- ACTG 5095: A Comparative Study of Three Protease Inhibitor-Sparing Antiretroviral Regimens for the Initial Treatment of HIV Infection (Oral 41)
Authored by R.M. Gulick, H.J. Ribaudo, C.M. Shikuma, S. Lustgarten, W.A. Meyer, K. Klingman, K.E. Squires, S. Snyder, D.R. Kuritzkes
The ACTG 5095 trial is an ongoing phase III, randomized, double-blind, placebo-controlled study that enrolled antiretroviral-naive patients to compare the safety and antiviral activity of three antiretroviral regimens, two of which contain efavirenz (EFV, Sustiva, Stocrin) and one which contains only three nucleoside analogues.
The three arms of this trial consist of co-formulated abacavir (ABC, Ziagen) + AZT (zidovudine, Retrovir) + 3TC (lamivudine, Epivir) tablet (Trizivir) versus efavirenz plus co-formulated AZT + 3TC tablet (Combivir) versus efavirenz plus Trizivir.
As many clinicians are aware, the NIAID Data and Safety Monitoring Board (DSMB) recommended, based on a planned interim review, termination of the Trizivir arm and that the efavirenz-containing arms continue in blinded treatment. This recommendation was the subject of a letter sent to U.S. healthcare providers, and of an ACTG press release several months ago. The data presented at the 2nd IAS Conference gives the details of the data collected in the study to date.
ACTG 5095 enrolled 1,147 patients. Nineteen percent of these patients are women, 60 percent are non-white and 11 percent are injection drug users. The mean baseline viral load and CD4 count of the enrolled patients was 4.9 log10 copies/mL (43 percent with more than 100,000 copies/mL) and 238 cells/mm3, respectively, and were comparable across study arms.
After a median of 32 weeks of follow-up, 93 percent of the patients continued on the study and 91 percent continued on the study drugs. Grade 3 and 4 signs/symptoms occurred in 12 percent and 2 percent of patients, respectively, with comparable proportions across study arms.
The trial protocol allowed for switches if a patient was intolerant of the study medication. Eight percent of patients changed from AZT to stavudine (d4T, Zerit), 5 percent from abacavir to didanosine (ddI, Videx) and 6 percent from efavirenz to nevirapine (NVP, Viramune). In the study, virologic failure was defined as a confirmed viral load of more than 200 copies/mL after more than 16 weeks on therapy. The data were presented using an intent-to-treat analysis.
One hundred and sixty-seven (167) patients reached protocol-defined virologic failure, which was defined as a confirmed viral load greater than 200 copies/mL after week 16. The important findings in the analysis were:
Of the virologic failures, 21 percent occurred in the Trizivir arm and 10 percent in the pooled efavirenz arms of the trial. The time to virologic failure was shorter with Trizivir compared to the pooled efavirenz arms (P<0.001), and this was true whether the baseline viral load was less than or greater than 100,000 copies/mL at baseline (P<0.001 for each).
In the Trizivir and the pooled efavirenz arms, at week 48 of the trial 74 percent and 89 percent, respectively, achieved a viral load less than 200 copies/mL; and 61 percent and 83 percent, respectively, achieved a viral load less than 50 copies/mL (both with significant P values).

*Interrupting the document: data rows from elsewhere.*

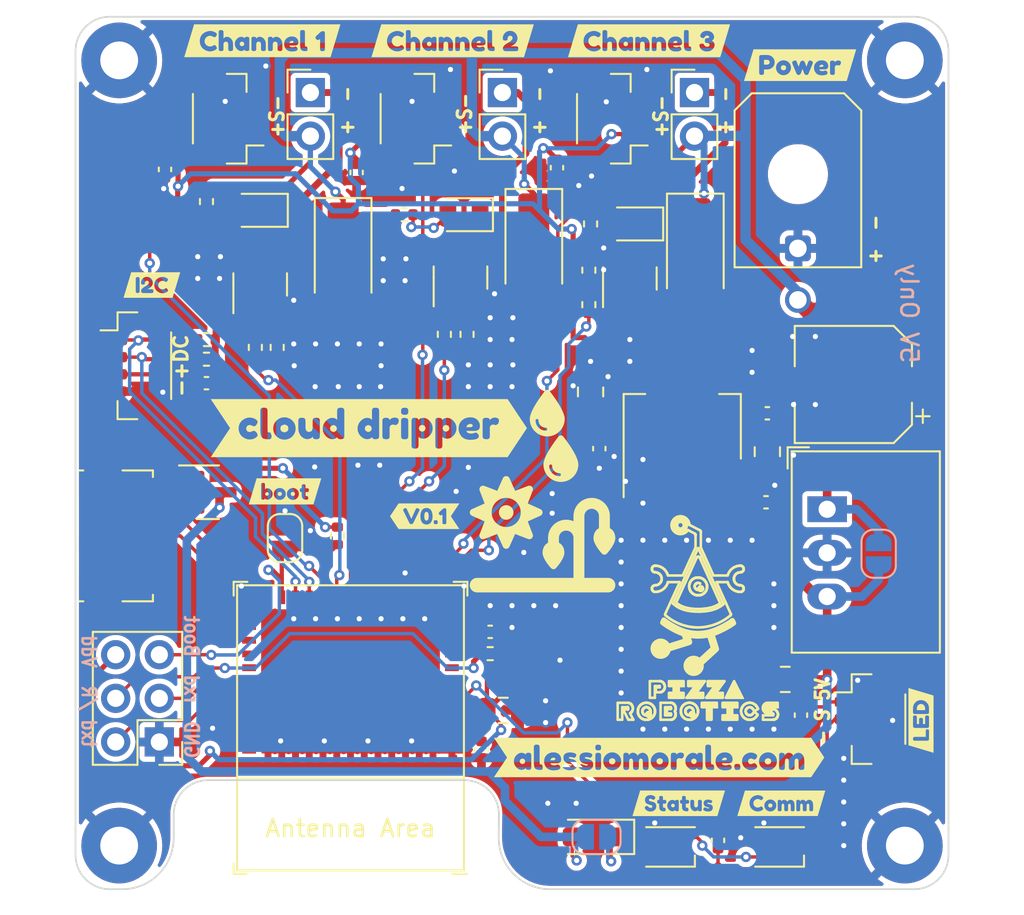
<source format=kicad_pcb>
(kicad_pcb (version 20221018) (generator pcbnew)

  (general
    (thickness 1.6)
  )

  (paper "A4")
  (layers
    (0 "F.Cu" signal)
    (31 "B.Cu" signal)
    (32 "B.Adhes" user "B.Adhesive")
    (33 "F.Adhes" user "F.Adhesive")
    (34 "B.Paste" user)
    (35 "F.Paste" user)
    (36 "B.SilkS" user "B.Silkscreen")
    (37 "F.SilkS" user "F.Silkscreen")
    (38 "B.Mask" user)
    (39 "F.Mask" user)
    (40 "Dwgs.User" user "User.Drawings")
    (41 "Cmts.User" user "User.Comments")
    (42 "Eco1.User" user "User.Eco1")
    (43 "Eco2.User" user "User.Eco2")
    (44 "Edge.Cuts" user)
    (45 "Margin" user)
    (46 "B.CrtYd" user "B.Courtyard")
    (47 "F.CrtYd" user "F.Courtyard")
    (48 "B.Fab" user)
    (49 "F.Fab" user)
    (50 "User.1" user)
    (51 "User.2" user)
    (52 "User.3" user)
    (53 "User.4" user)
    (54 "User.5" user)
    (55 "User.6" user)
    (56 "User.7" user)
    (57 "User.8" user)
    (58 "User.9" user)
  )

  (setup
    (stackup
      (layer "F.SilkS" (type "Top Silk Screen"))
      (layer "F.Paste" (type "Top Solder Paste"))
      (layer "F.Mask" (type "Top Solder Mask") (thickness 0.01))
      (layer "F.Cu" (type "copper") (thickness 0.035))
      (layer "dielectric 1" (type "core") (thickness 1.51) (material "FR4") (epsilon_r 4.5) (loss_tangent 0.02))
      (layer "B.Cu" (type "copper") (thickness 0.035))
      (layer "B.Mask" (type "Bottom Solder Mask") (thickness 0.01))
      (layer "B.Paste" (type "Bottom Solder Paste"))
      (layer "B.SilkS" (type "Bottom Silk Screen"))
      (copper_finish "None")
      (dielectric_constraints no)
    )
    (pad_to_mask_clearance 0.05)
    (grid_origin 147.828 42.037)
    (pcbplotparams
      (layerselection 0x00010fc_ffffffff)
      (plot_on_all_layers_selection 0x0000000_00000000)
      (disableapertmacros false)
      (usegerberextensions false)
      (usegerberattributes true)
      (usegerberadvancedattributes true)
      (creategerberjobfile true)
      (dashed_line_dash_ratio 12.000000)
      (dashed_line_gap_ratio 3.000000)
      (svgprecision 4)
      (plotframeref false)
      (viasonmask false)
      (mode 1)
      (useauxorigin false)
      (hpglpennumber 1)
      (hpglpenspeed 20)
      (hpglpendiameter 15.000000)
      (dxfpolygonmode true)
      (dxfimperialunits true)
      (dxfusepcbnewfont true)
      (psnegative false)
      (psa4output false)
      (plotreference true)
      (plotvalue true)
      (plotinvisibletext false)
      (sketchpadsonfab false)
      (subtractmaskfromsilk false)
      (outputformat 1)
      (mirror false)
      (drillshape 1)
      (scaleselection 1)
      (outputdirectory "")
    )
  )

  (net 0 "")
  (net 1 "GND")
  (net 2 "+3.3V")
  (net 3 "VDD")
  (net 4 "/CHIP_EN")
  (net 5 "+5V")
  (net 6 "Net-(D1-K)")
  (net 7 "Net-(D1-A)")
  (net 8 "Net-(D2-K)")
  (net 9 "Net-(D2-A)")
  (net 10 "Net-(D3-K)")
  (net 11 "Net-(D3-A)")
  (net 12 "/LED")
  (net 13 "Net-(D10-K)")
  (net 14 "/SCL")
  (net 15 "/SDA")
  (net 16 "/C_USB_DN")
  (net 17 "/C_USB_DP")
  (net 18 "/TXD")
  (net 19 "/RXD")
  (net 20 "/BOOT")
  (net 21 "/SENSE_1")
  (net 22 "/SENSE_2")
  (net 23 "/SENSE_3")
  (net 24 "Net-(Q1-G)")
  (net 25 "Net-(Q2-G)")
  (net 26 "Net-(Q3-G)")
  (net 27 "/USB_V")
  (net 28 "/PUMP_1")
  (net 29 "/PUMP_2")
  (net 30 "/PUMP_3")
  (net 31 "unconnected-(U3-NC-Pad4)")
  (net 32 "unconnected-(U3-GPIO3{slash}ADC1_CH3-Pad6)")
  (net 33 "unconnected-(U3-NC-Pad7)")
  (net 34 "unconnected-(U3-NC-Pad9)")
  (net 35 "unconnected-(U3-NC-Pad10)")
  (net 36 "unconnected-(U3-NC-Pad15)")
  (net 37 "unconnected-(U3-NC-Pad17)")
  (net 38 "unconnected-(U3-NC-Pad24)")
  (net 39 "unconnected-(U3-NC-Pad25)")
  (net 40 "unconnected-(U3-NC-Pad28)")
  (net 41 "unconnected-(U3-NC-Pad29)")
  (net 42 "unconnected-(U3-NC-Pad32)")
  (net 43 "unconnected-(U3-NC-Pad33)")
  (net 44 "unconnected-(U3-NC-Pad34)")
  (net 45 "unconnected-(U3-NC-Pad35)")
  (net 46 "unconnected-(J2-ID-Pad4)")
  (net 47 "Net-(D8-DOUT)")
  (net 48 "Net-(D9-DOUT)")

  (footprint "Resistor_SMD:R_0402_1005Metric" (layer "F.Cu") (at 145.923 48.9712 90))

  (footprint "Connector_JST:JST_SH_BM04B-SRSS-TB_1x04-1MP_P1.00mm_Vertical" (layer "F.Cu") (at 128.016 50.8 -90))

  (footprint "Package_TO_SOT_SMD:SOT-23" (layer "F.Cu") (at 135.2065 46.069 90))

  (footprint "MountingHole:MountingHole_2.2mm_M2_Pad" (layer "F.Cu") (at 172.72 33.02))

  (footprint "Capacitor_SMD:C_0805_2012Metric" (layer "F.Cu") (at 149.352 70.866))

  (footprint "Converter_DCDC:Converter_DCDC_RECOM_R-78E-0.5_THT" (layer "F.Cu") (at 168.1988 59.1566 -90))

  (footprint "kibuzzard-63F11462" (layer "F.Cu") (at 141.5288 54.4322))

  (footprint "Capacitor_SMD:C_0402_1005Metric" (layer "F.Cu") (at 152.4762 39.2684 90))

  (footprint "Package_TO_SOT_SMD:SOT-23" (layer "F.Cu") (at 132.1585 58.166))

  (footprint "Resistor_SMD:R_0402_1005Metric" (layer "F.Cu") (at 147.2438 48.9712 90))

  (footprint "LED_SMD:LED_0805_2012Metric" (layer "F.Cu") (at 135.128 41.751 180))

  (footprint "Connector_PinHeader_2.54mm:PinHeader_2x03_P2.54mm_Vertical" (layer "F.Cu") (at 129.3368 72.7052 180))

  (footprint "Diode_SMD:D_SOD-123F" (layer "F.Cu") (at 154.7618 78.232 180))

  (footprint "Resistor_SMD:R_0402_1005Metric" (layer "F.Cu") (at 154.3304 47.244 90))

  (footprint "Capacitor_SMD:C_0402_1005Metric" (layer "F.Cu") (at 148.59 66.294))

  (footprint "Capacitor_SMD:C_0402_1005Metric" (layer "F.Cu") (at 164.719 53.5686 180))

  (footprint "kibuzzard-63F29C55" (layer "F.Cu") (at 159.5628 76.2762))

  (footprint "Connector_PinHeader_2.54mm:PinHeader_1x02_P2.54mm_Vertical" (layer "F.Cu") (at 149.3035 34.893))

  (footprint "Resistor_SMD:R_0402_1005Metric" (layer "F.Cu") (at 139.7 60.706 -90))

  (footprint "kibuzzard-63F0DE63" (layer "F.Cu") (at 135.3312 31.877))

  (footprint "Package_TO_SOT_SMD:SOT-23" (layer "F.Cu") (at 146.8628 45.6692 90))

  (footprint "Resistor_SMD:R_0402_1005Metric" (layer "F.Cu") (at 154.432 42.545 90))

  (footprint "LED_SMD:LED_WS2812B-2020_PLCC4_2.0x2.0mm" (layer "F.Cu") (at 165.4328 78.8162 180))

  (footprint "Jumper:SolderJumper-2_P1.3mm_Open_RoundedPad1.0x1.5mm" (layer "F.Cu") (at 136.652 60.833 -90))

  (footprint "LED_SMD:LED_0805_2012Metric" (layer "F.Cu") (at 156.972 42.545 180))

  (footprint "Resistor_SMD:R_0402_1005Metric" (layer "F.Cu") (at 132.08 41.243 90))

  (footprint "Diode_SMD:D_SMA" (layer "F.Cu") (at 160.528 44.291 -90))

  (footprint "Capacitor_SMD:C_0402_1005Metric" (layer "F.Cu") (at 166.6748 71.1454 -90))

  (footprint "Capacitor_SMD:C_0805_2012Metric" (layer "F.Cu") (at 154.432 52.324 90))

  (footprint "Diode_SMD:D_SMA" (layer "F.Cu") (at 151.13 44.0182 -90))

  (footprint "Resistor_SMD:R_0402_1005Metric" (layer "F.Cu") (at 132.08 50.419 180))

  (footprint "Connector_JST:JST_SH_BM03B-SRSS-TB_1x03-1MP_P1.00mm_Vertical" (layer "F.Cu") (at 170.7388 71.374 -90))

  (footprint "Connector_Molex:Molex_Micro-Fit_3.0_43045-0200_2x01_P3.00mm_Horizontal" (layer "F.Cu") (at 166.497 43.9674))

  (footprint "Connector_PinHeader_2.54mm:PinHeader_1x02_P2.54mm_Vertical" (layer "F.Cu") (at 138.1275 34.893))

  (footprint "Resistor_SMD:R_0402_1005Metric" (layer "F.Cu") (at 143.5885 42.005 180))

  (footprint "Connector_PinHeader_2.54mm:PinHeader_1x02_P2.54mm_Vertical" (layer "F.Cu") (at 160.4795 34.893))

  (footprint "Capacitor_SMD:C_0402_1005Metric" (layer "F.Cu") (at 148.082 73.152 -90))

  (footprint "MountingHole:MountingHole_2.2mm_M2_Pad" (layer "F.Cu") (at 127 33.02))

  (footprint "LED_SMD:LED_WS2812B-2020_PLCC4_2.0x2.0mm" (layer "F.Cu") (at 159.0828 78.8162 180))

  (footprint "Capacitor_SMD:C_0402_1005Metric" (layer "F.Cu") (at 132.08 51.816))

  (footprint "Package_TO_SOT_SMD:SOT-23" (layer "F.Cu") (at 156.718 45.72 90))

  (footprint "Connector_JST:JST_SH_BM03B-SRSS-TB_1x03-1MP_P1.00mm_Vertical" (layer "F.Cu") (at 133.3015 36.417 90))

  (footprint "kibuzzard-63F0DE5A" (layer "F.Cu")
    (tstamp 9c15a5fc-c8f8-4a77-801f-38b37d23a2ed)
    (at 146.4056 31.877)
    (descr "Generated with KiBuzzard")
    (tags "kb_params=eyJBbGlnbm1lbnRDaG9pY2UiOiAiQ2VudGVyIiwgIkNhcExlZnRDaG9pY2UiOiAiLyIsICJDYXBSaWdodENob2ljZSI6ICIvIiwgIkZvbnRDb21ib0JveCI6ICJGcmVkb2thT25lIiwgIkhlaWdodEN0cmwiOiAiMSIsICJMYXllckNvbWJvQm94IjogIkYuU2lsa1MiLCAiTXVsdGlMaW5lVGV4dCI6ICJDaGFubmVsIDIiLCAiUGFkZGluZ0JvdHRvbUN0cmwiOiAiNSIsICJQYWRkaW5nTGVmdEN0cmwiOiAiNSIsICJQYWRkaW5nUmlnaHRDdHJsIjogIjUiLCAiUGFkZGluZ1RvcEN0cmwiOiAiNSIsICJXaWR0aEN0cmwiOiAiIn0=")
    (attr board_only exclude_from_pos_files exclude_from_bom)
    (fp_text reference "kibuzzard-63F0DE5A" (at 0 -4.004204) (layer "F.SilkS") hide
        (effects (font (size 0 0) (thickness 0.15)))
      (tstamp 04a1a095-0334-4422-aedc-f539ebc55a46)
    )
    (fp_text value "G***" (at 0 4.004204) (
... [2125104 chars truncated]
</source>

In a post-hoc analysis of patients who achieved at least one viral load of less than 200 copies/mL, time to virologic failure was significantly shorter in the Trizivir patients (P<0.001). Also, in those who achieved at least one viral load less than 50 copies/mL, there was a strong trend toward increased failures in the Trizivir patients (P=0.083).
The CD4 cell count increases were similar in the Trizivir and efavirenz-treated patients -- approximately 170 cells/mm3.
Median self-reported adherence rates were 100 percent in all arms.
For the patients failing Trizivir, the resistance patterns were: 22 percent wild type, 34 percent 184V, 11 percent 184V with other nucleoside analogue mutations, 2 percent other nucleoside analogue mutations and 31 percent either not attempted or sequenced.
The authors conclude from these data that, in treatment-naive patients, Trizivir is inferior to efavirenz-containing treatment in terms of rates and time to virologic failure. So the question becomes: When should one use Trizivir or another triple-nucleoside-analogue regimen? Based upon ACTG 5095, and several other studies presented at this conference, the emerging consensus seems to be that Trizivir and other triple-nucleoside-analogue regimens should not be routinely used by themselves in clinical practice, regardless of the baseline viral load of the patient. There may remain a small subset of patients for whom these regimens are appropriate, but given the high rates of failure relative to the efavirenz-containing arms of ACTG 5095, clinicians should think long and hard before using Trizivir alone.